- Crow Location within Texas Crow Location within the United States
- Coordinates: 32°36′57″N 95°18′35″W﻿ / ﻿32.61583°N 95.30972°W
- Country: United States
- State: Texas
- County: Wood
- Elevation: 345 ft (105 m)
- Time zone: UTC-6 (Central (CST))
- • Summer (DST): UTC-5 (CDT)
- Area codes: 430 & 903
- GNIS feature ID: 1378188

= Crow, Texas =

Crow is an unincorporated community in Wood County, Texas, United States. According to the Handbook of Texas, Crow had a population of 25 in 2000.

==History==
Crow was originally named Graham when the Texas and Pacific Railway built a station in the area in 1876.

The Pine Mills Oilfield operates in the community.

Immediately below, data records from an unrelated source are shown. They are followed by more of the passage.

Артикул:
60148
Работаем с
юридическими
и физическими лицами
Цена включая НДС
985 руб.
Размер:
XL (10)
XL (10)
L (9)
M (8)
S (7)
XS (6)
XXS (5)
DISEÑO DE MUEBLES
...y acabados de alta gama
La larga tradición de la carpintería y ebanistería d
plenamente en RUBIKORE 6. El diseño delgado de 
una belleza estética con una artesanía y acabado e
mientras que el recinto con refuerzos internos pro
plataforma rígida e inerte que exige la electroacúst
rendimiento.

The residents of Crow have held an annual Fourth of July picnic for over a century.

==Geography==
Crow is located at the intersection of U.S. Highway 80 and Farm to Market Road 778 on the Missouri Pacific Railroad, 14 mi southeast of Quitman in southeastern Wood County.

==Education==
Crow had its own school in 1910. In 1932, it had 88 students enrolled and hosted nine grade levels. It closed in 1960. Today, the community is served by the Hawkins Independent School District.